Stop Vehicle Repossession
When you purchase a vehicle on credit, you agree to give the lender a security interest in the vehicle. Ideally, you make timely payments on the note, and when you make your final payment, the security interest is extinguished and you own your vehicle free and clear. If you default on your payments, the lender may seek to repossess your vehicle. People default on their payments for many different reasons, such as temporary unemployment, medical bills, garnishments, emergencies, etc.
What happens after a repossession depends on the individual lender, but the most common action is a sale at auction. Whatever is left over is called a deficiency and the borrower is responsible for this. A lender will almost certainly attempt to collect on this deficiency through direct payments, turnover to a collection company, or seeking a judgment in court, and ultimately a garnishment. It is important to stop vehicle repossession before it starts.
How can a Chapter 13 Bankruptcy help?
When a bankruptcy is filed, the first thing that goes into effect is something called the automatic stay. This is perhaps the most powerful aspect of a bankruptcy, and is found in section 362 of the bankruptcy code. It prevents creditors from enforcing a lien or taking possession of property.

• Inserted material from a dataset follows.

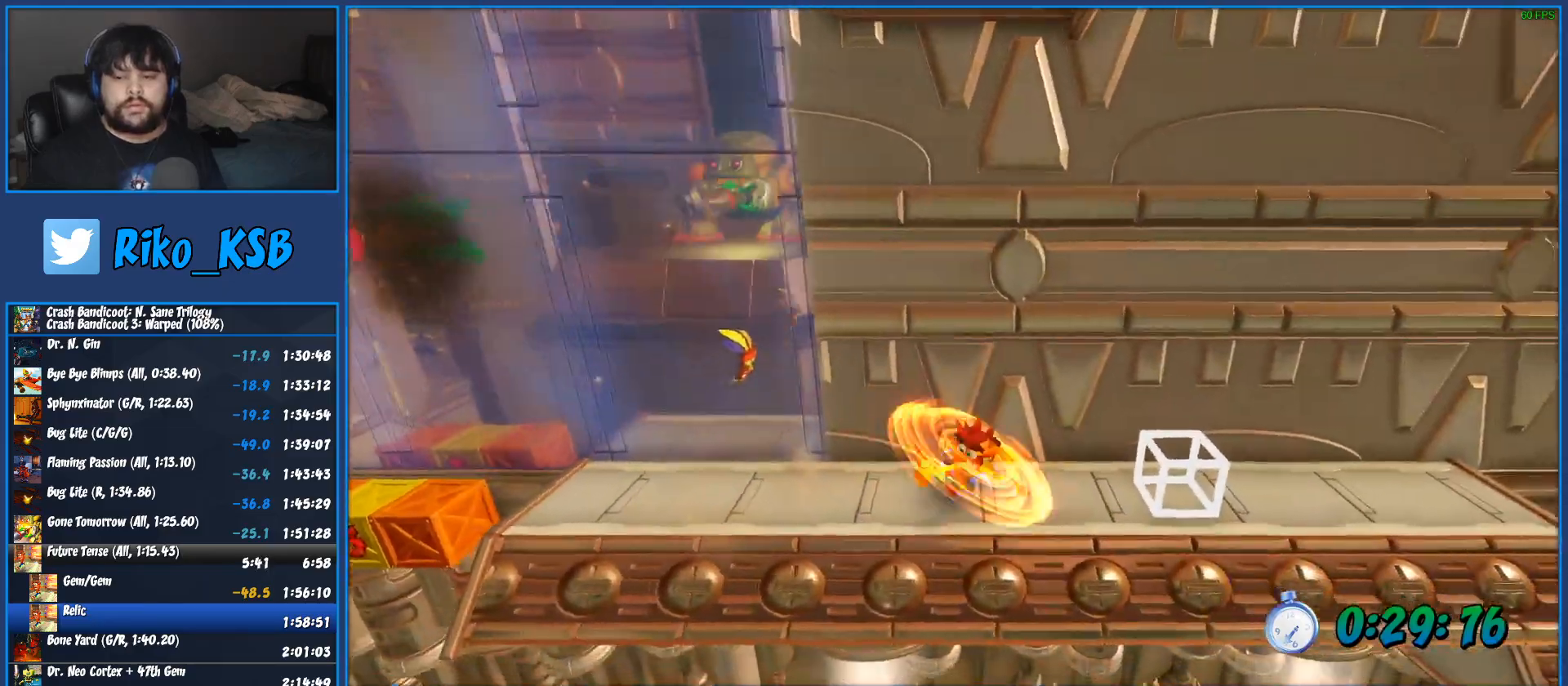
{"buttons": ["SQUARE", "DPAD_RIGHT"], "left_stick": "center", "events": [[133, "R1", "down"], [300, "R1", "up"], [400, "SQUARE", "down"]]}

The Automatic Stay will stop vehicle repossession. Furthermore, if the vehicle was repossessed, but not yet sold, the property is part of the bankruptcy estate and must be turned back over.
What else can Chapter 13 Bankruptcy do besides stop vehicle repossession?
Many folks I talk to have got trapped in high interest rate car loans or even worse, title loans. If this is the situation, a Chapter 13 Bankruptcy will allow the borrower to modify, or restructure some terms of the loan. First, the loan can be paid back between three to five years, which could stretch out the loan and reduce the payments. Second, the loan can normally be paid back at 4.75%, which is commonly known as the “Till Rate” (see TILL et ux. v. SCS CREDIT CORP).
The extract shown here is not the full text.